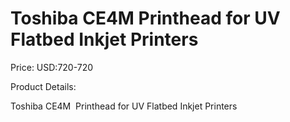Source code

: # Toshiba CE4M  Printhead for UV Flatbed Inkjet Printers

Price: USD:720-720

Product Details:

Toshiba CE4M  Printhead for UV Flatbed Inkjet Printers
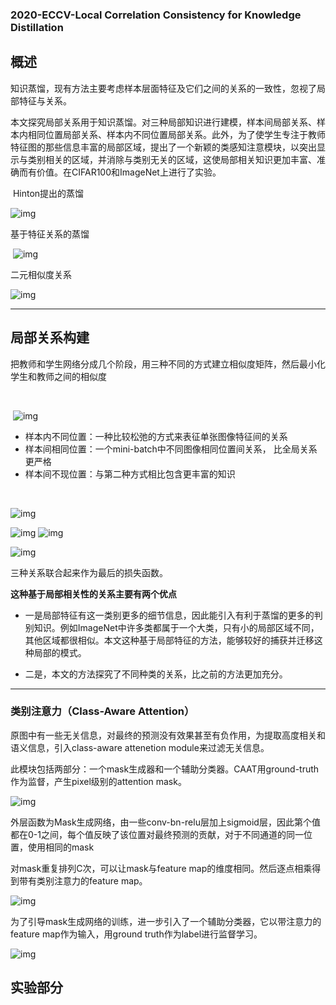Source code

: ### 2020-ECCV-Local Correlation Consistency for Knowledge Distillation

## 概述

​		知识蒸馏，现有方法主要考虑样本层面特征及它们之间的关系的一致性，忽视了局部特征与关系。

​		本文探究局部关系用于知识蒸馏。对三种局部知识进行建模，样本间局部关系、样本内相同位置局部关系、样本内不同位置局部关系。此外，为了使学生专注于教师特征图的那些信息丰富的局部区域，提出了一个新颖的类感知注意模块，以突出显示与类别相关的区域，并消除与类别无关的区域，这使局部相关知识更加丰富、准确而有价值。在CIFAR100和ImageNet上进行了实验。

 

​    Hinton提出的蒸馏

![img](D:\git\paper-reading\imgs\clip_image002.png)

  基于特征关系的蒸馏

​		![img](D:\git\paper-reading\imgs\clip_image004.png)

二元相似度关系

![img](D:\git\paper-reading\imgs\clip_image006.jpg)

---



## 局部关系构建

​    把教师和学生网络分成几个阶段，用三种不同的方式建立相似度矩阵，然后最小化学生和教师之间的相似度

​    

​    ![img](D:\git\paper-reading\imgs\clip_image008.jpg)

* 样本内不同位置：一种比较松弛的方式来表征单张图像特征间的关系
* 样本间相同位置：一个mini-batch中不同图像相同位置间关系， 比全局关系更严格
* 样本间不现位置：与第二种方式相比包含更丰富的知识

​    

![img](D:\git\paper-reading\imgs\clip_image010.jpg)

![img](D:\git\paper-reading\imgs\clip_image012.jpg) ![img](D:\git\paper-reading\imgs\clip_image014.jpg)

![img](D:\git\paper-reading\imgs\clip_image016.jpg)

 

 

三种关系联合起来作为最后的损失函数。

 

**这种基于局部相关性的关系主要有两个优点**

* 一是局部特征有这一类别更多的细节信息，因此能引入有利于蒸馏的更多的判别知识。例如ImageNet中许多类都属于一个大类，只有小的局部区域不同，其他区域都很相似。本文这种基于局部特征的方法，能够较好的捕获并迁移这种局部的模式。

* 二是，本文的方法探究了不同种类的关系，比之前的方法更加充分。

---



### 类别注意力（Class-Aware Attention）

原图中有一些无关信息，对最终的预测没有效果甚至有负作用，为提取高度相关和语义信息，引入class-aware attenetion module来过滤无关信息。

 

此模块包括两部分：一个mask生成器和一个辅助分类器。CAAT用ground-truth作为监督，产生pixel级别的attention mask。

 

![img](D:\git\paper-reading\imgs\clip_image017.png)

外层函数为Mask生成网络，由一些conv-bn-relu层加上sigmoid层，因此第个值都在0-1之间，每个值反映了该位置对最终预测的贡献，对于不同通道的同一位置，使用相同的mask

对mask重复排列C次，可以让mask与feature map的维度相同。然后逐点相乘得到带有类别注意力的feature map。

![img](D:\git\paper-reading\imgs\clip_image019.jpg)

为了引导mask生成网络的训练，进一步引入了一个辅助分类器，它以带注意力的feature map作为输入，用ground truth作为label进行监督学习。

![img](D:\git\paper-reading\imgs\clip_image021.jpg)

 ## 实验部分

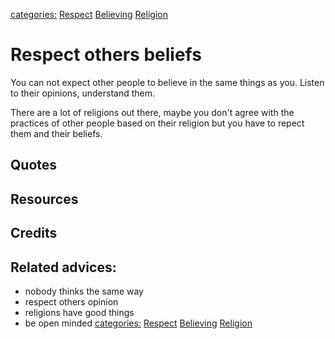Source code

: [categories:](categories/index.md) [Respect](../categories/Respect.md) [Believing](../categories/Believing.md) [Religion](../categories/Religion.md)
# Respect others beliefs

You can not expect other people to believe in the same things as you. Listen to their opinions, understand them. 

There are a lot of religions out there, maybe you don't agree with the practices of other people based on their religion but you have to repect them and their beliefs.

## Quotes

## Resources

## Credits

## Related advices:

- nobody thinks the same way
- respect others opinion
- religions have good things
- be open minded
[categories:](categories/index.md) [Respect](../categories/Respect.md) [Believing](../categories/Believing.md) [Religion](../categories/Religion.md)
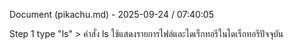 Document (pikachu.md) - 2025-09-24 / 07:40:05

Step 1 type "ls" > คำสั่ง ls ใช้แสดงรายการไฟล์และไดเร็กทอรีในไดเร็กทอรีปัจจุบัน

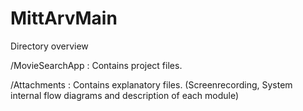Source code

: # MittArvMain
Directory overview

/MovieSearchApp :
Contains project files.

/Attachments :
Contains explanatory files.
(Screenrecording, System internal flow diagrams and description of each module)
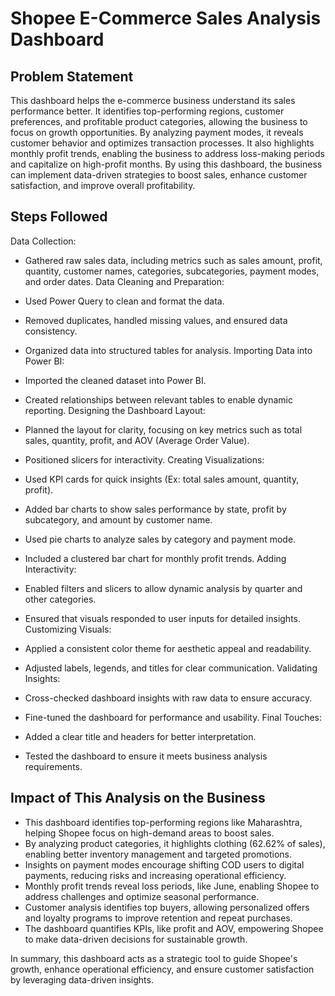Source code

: 
# Shopee E-Commerce Sales Analysis Dashboard

## Problem Statement

This dashboard helps the e-commerce business understand its sales performance better. It identifies top-performing regions, customer preferences, and profitable product categories, allowing the business to focus on growth opportunities. By analyzing payment modes, it reveals customer behavior and optimizes transaction processes. It also highlights monthly profit trends, enabling the business to address loss-making periods and capitalize on high-profit months. By using this dashboard, the business can implement data-driven strategies to boost sales, enhance customer satisfaction, and improve overall profitability.

## Steps Followed

Data Collection:
- Gathered raw sales data, including metrics such as sales amount, profit, quantity, customer names, categories, subcategories, payment modes, and order dates.
Data Cleaning and Preparation:
- Used Power Query to clean and format the data.
- Removed duplicates, handled missing values, and ensured data consistency.
- Organized data into structured tables for analysis.
Importing Data into Power BI:

- Imported the cleaned dataset into Power BI.
- Created relationships between relevant tables to enable dynamic reporting.
Designing the Dashboard Layout:

- Planned the layout for clarity, focusing on key metrics such as total sales, quantity, profit, and AOV (Average Order Value).
- Positioned slicers for interactivity.
Creating Visualizations:

- Used KPI cards for quick insights (Ex: total sales amount, quantity, profit).
- Added bar charts to show sales performance by state, profit by subcategory, and amount by customer name.
- Used pie charts to analyze sales by category and payment mode.
- Included a clustered bar chart for monthly profit trends.
Adding Interactivity:

- Enabled filters and slicers to allow dynamic analysis by quarter and other categories.
- Ensured that visuals responded to user inputs for detailed insights.
Customizing Visuals:

- Applied a consistent color theme for aesthetic appeal and readability.
- Adjusted labels, legends, and titles for clear communication.
Validating Insights:

- Cross-checked dashboard insights with raw data to ensure accuracy.
- Fine-tuned the dashboard for performance and usability.
Final Touches:

- Added a clear title and headers for better interpretation.
- Tested the dashboard to ensure it meets business analysis requirements.

## Impact of This Analysis on the Business

- This dashboard identifies top-performing regions like Maharashtra, helping Shopee focus on high-demand areas to boost sales.
- By analyzing product categories, it highlights clothing (62.62% of sales), enabling better inventory management and targeted promotions.
- Insights on payment modes encourage shifting COD users to digital payments, reducing risks and increasing operational efficiency.
- Monthly profit trends reveal loss periods, like June, enabling Shopee to address challenges and optimize seasonal performance.
- Customer analysis identifies top buyers, allowing personalized offers and loyalty programs to improve retention and repeat purchases.
- The dashboard quantifies KPIs, like profit and AOV, empowering Shopee to make data-driven decisions for sustainable growth.

In summary, this dashboard acts as a strategic tool to guide Shopee's growth, enhance operational efficiency, and ensure customer satisfaction by leveraging data-driven insights.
####
## [Activity]
Select every line of the records that contains the string "things", treating uppercase and lowercase letters as different.

## [Solution for this task]
You can not expect other people to believe in the same things as you. Listen to their opinions, understand them. 
- religions have good things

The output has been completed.